Bugün on altı gün oldu, içimizdeki acı hâlâ aynı derinlikte devam ediyor, hâlâ yüreğimiz yangın yeri, yüreğimizde hâlâ fırtınalar kopuyor, hâlâ şakır şakır yağmur misali göz yaşlarımız sel oluyor. Kimimiz hıçkıra hıçkıra ağlıyor kimimiz sessiz. Kimi evladının cansız bedenini bekliyor tükenmiş ümitleriyle kimimiz anne ve babasının. Kimi bedeninin bir parçasıyla yaşıyor ayrılığı kimi can parçam, dediği sevdikleriyle.
Şimdiye kadar edindiğimiz tecrübelere dayanarak biliyoruz ki en büyük acılar bile bir süre sonra daha az acıtır içimizi. Hayatımız boyunca hiç unutamasak da gün gelecek azalacak acılarımız. Yanımızda kalanlarla devam edeceğiz hayata.
Peki, bu yanlışlarımızdan bir şey öğrenebildik mi?
Dersimizi aldık mı? Nerede hata yapmış olduğumuzu biliyor muyuz?
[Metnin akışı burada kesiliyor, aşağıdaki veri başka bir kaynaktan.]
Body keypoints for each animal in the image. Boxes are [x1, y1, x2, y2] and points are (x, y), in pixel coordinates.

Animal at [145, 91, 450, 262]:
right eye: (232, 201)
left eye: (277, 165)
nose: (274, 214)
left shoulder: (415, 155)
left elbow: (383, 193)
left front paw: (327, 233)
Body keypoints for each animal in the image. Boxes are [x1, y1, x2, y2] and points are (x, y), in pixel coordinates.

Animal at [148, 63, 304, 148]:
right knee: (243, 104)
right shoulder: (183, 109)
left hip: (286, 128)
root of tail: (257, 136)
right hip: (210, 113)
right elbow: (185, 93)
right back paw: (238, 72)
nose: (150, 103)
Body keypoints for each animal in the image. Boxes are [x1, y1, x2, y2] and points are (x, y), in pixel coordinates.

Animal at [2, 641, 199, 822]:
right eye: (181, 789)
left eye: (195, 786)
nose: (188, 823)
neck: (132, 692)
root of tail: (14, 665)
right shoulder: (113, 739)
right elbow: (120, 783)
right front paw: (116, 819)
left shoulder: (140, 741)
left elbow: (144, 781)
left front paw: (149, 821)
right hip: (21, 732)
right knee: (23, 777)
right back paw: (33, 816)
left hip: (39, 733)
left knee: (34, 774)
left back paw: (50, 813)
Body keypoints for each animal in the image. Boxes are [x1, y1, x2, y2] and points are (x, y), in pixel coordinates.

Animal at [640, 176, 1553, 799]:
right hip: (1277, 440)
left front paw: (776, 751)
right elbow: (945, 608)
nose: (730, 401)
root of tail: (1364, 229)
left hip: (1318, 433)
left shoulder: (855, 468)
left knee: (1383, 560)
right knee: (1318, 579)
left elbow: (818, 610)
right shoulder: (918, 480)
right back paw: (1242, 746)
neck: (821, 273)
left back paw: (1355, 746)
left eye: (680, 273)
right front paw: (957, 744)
Hatalarımızla yanlışlarımızla ihmallerimizle yüzleşmeye hazır mıyız?
Yoksa acımız azaldıkça yine aynı yanlışlara devam mı edeceğiz?
Daha geriye gitmeyeceğim. 1999’daki acı bize yetmemiş olmalı ki birçok hata aynı şekilde devam etmiş. Dersimizi hiç almamış olmalıyız ki bu sefer daha büyük kaybettik sınavı.
Biz dersimize daha büyük bir sınava çalışır gibi çalışmalıyız ki bundan sonra bir daha yanmasın canımız.
Sadece yazmak, konuşmak, tartışmak yetmiyor.
LÜTFEN YAPMAYIN!
Bir daha aynı yoldan geçmek istemiyorsak taktik değiştirmemiz gerekiyor. “Bu yol engebeli.” dediğimiz yoldan nasıl ki bir daha geçmek istemiyorsak, alternatif yollar arıyorsak öyle. Bu şekildeki yapılanmanın da canımızdan can aldığını görüp başka bir sistem bulmamız gerekiyor.
Hep aynı şeyleri yaparak farklı bir sonuç almamızın imkânsız olduğunu görme zamanı gelmedi mi?
Yüksek bina yapma modası çıktı ki hele âdeta şehirler, müteahhitler, mühendisler, mimarlar “Kim daha yüksek bina projesi çıkaracak ortaya?” dercesine, yüksek bina yapma yarışına girmişçesine artırıyor kat sayılarını.
Yapmayın, lütfen yapmayın! Yetkiniz varsa böyle yapılanmaya izin vermeyin. Kontrol etmek gibi bir görevin sorumluluğunu üstlenmişseniz es geçmeyin. Yanlışsa yanlış, deyip gerekirse boz ve yap, deyin, paradan olun ama vicdansız olmayın, insanlığınızdan ödün vermeyin. Bakın, bu felaket gelince sizin sevdiklerinize torpil geçmiyor. Siz de kimseye torpil geçmeyin. Ağlatmayın kimseyi, yakmayın artık anaların, babaların canlarını. O küçücük yavruları öksüz bırakmayın. Evinizde değil, alışverişte de yakalayabilir deprem sizi ya da en sevdiklerinizi. Ben evimi sağlam yaparım, gerisinden sadece kâr yapmaya bakarım, demeyin. Kimseyi diri diri gömecek mezarları kazmayın.
Bu sarsıntıların şakası yok. Şu an 6,4 olduğu söylenen yeni bir deprem haberi geldi.
Ya Rabbi, oradaki bütün insanların yardımcısı ol.
Bunun yaşanan son acı olması dileğimle.